• _Exercise directions_
Please put the lines of the records from the line with "kingdom: Animalia" through the line with "scientific name: Canis aureus" into a Markdown table with the columns Row and Line, numbering each row and leaving out any blank lines.

___ Extracted information ___

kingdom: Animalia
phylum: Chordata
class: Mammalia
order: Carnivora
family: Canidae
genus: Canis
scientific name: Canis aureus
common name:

___
___ Extracted information ___

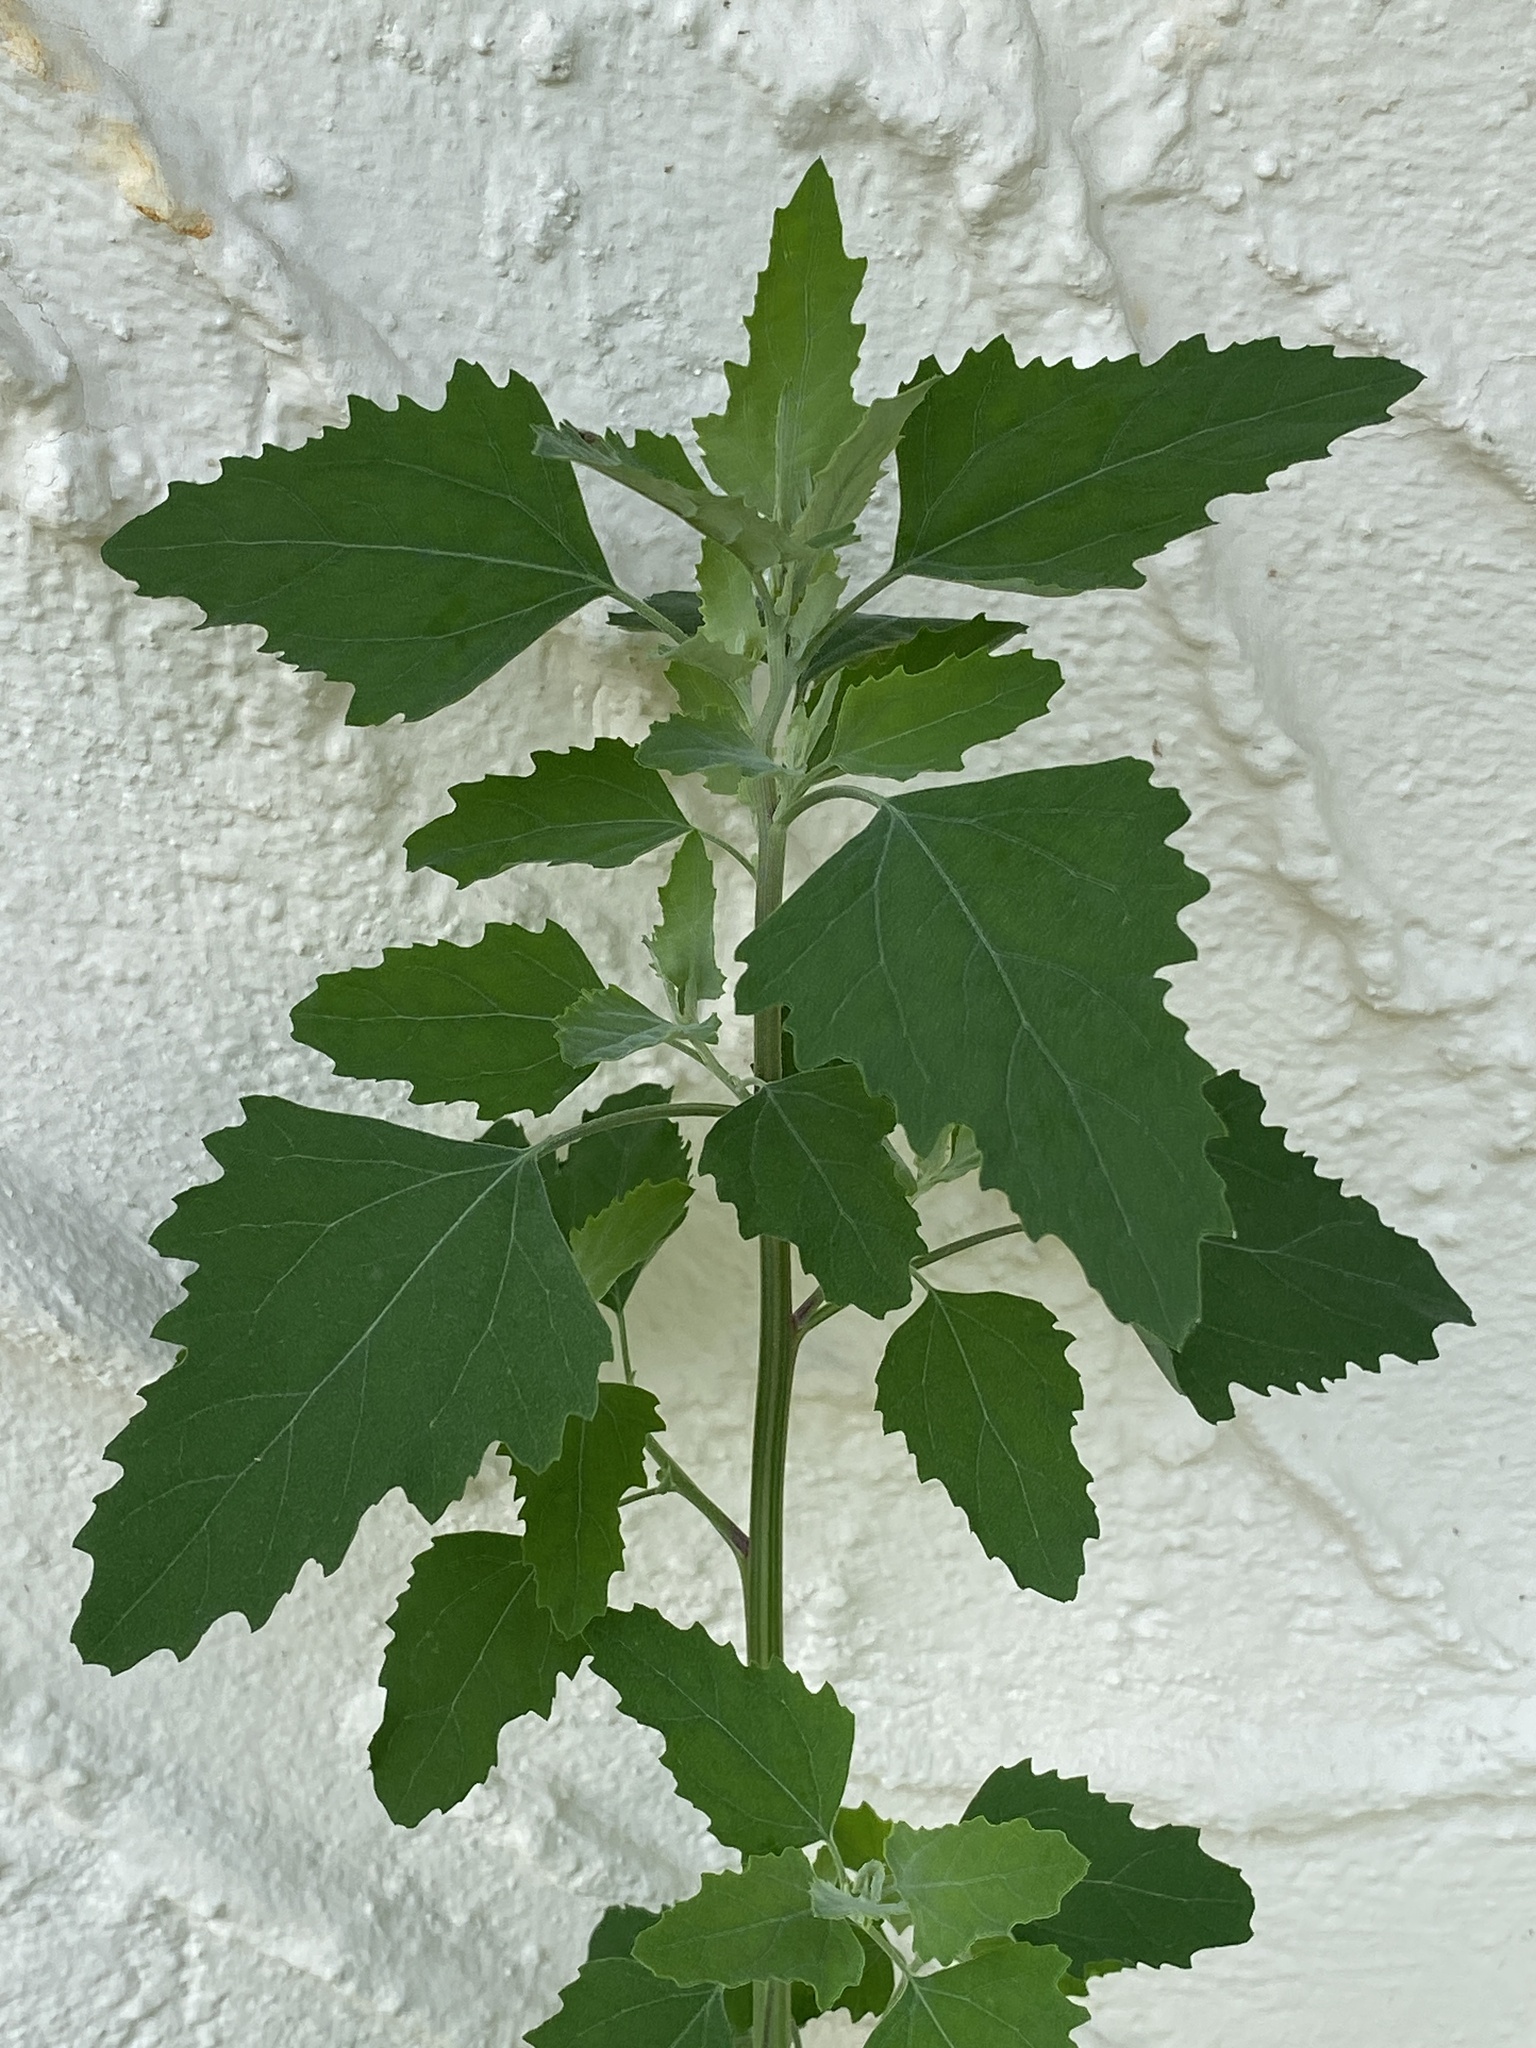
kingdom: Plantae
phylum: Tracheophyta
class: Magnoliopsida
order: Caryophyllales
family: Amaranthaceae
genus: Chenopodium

___

• _Result_
| Row | Line |
|---|---|
| 1 | kingdom: Animalia |
| 2 | phylum: Chordata |
| 3 | class: Mammalia |
| 4 | order: Carnivora |
| 5 | family: Canidae |
| 6 | genus: Canis |
| 7 | scientific name: Canis aureus |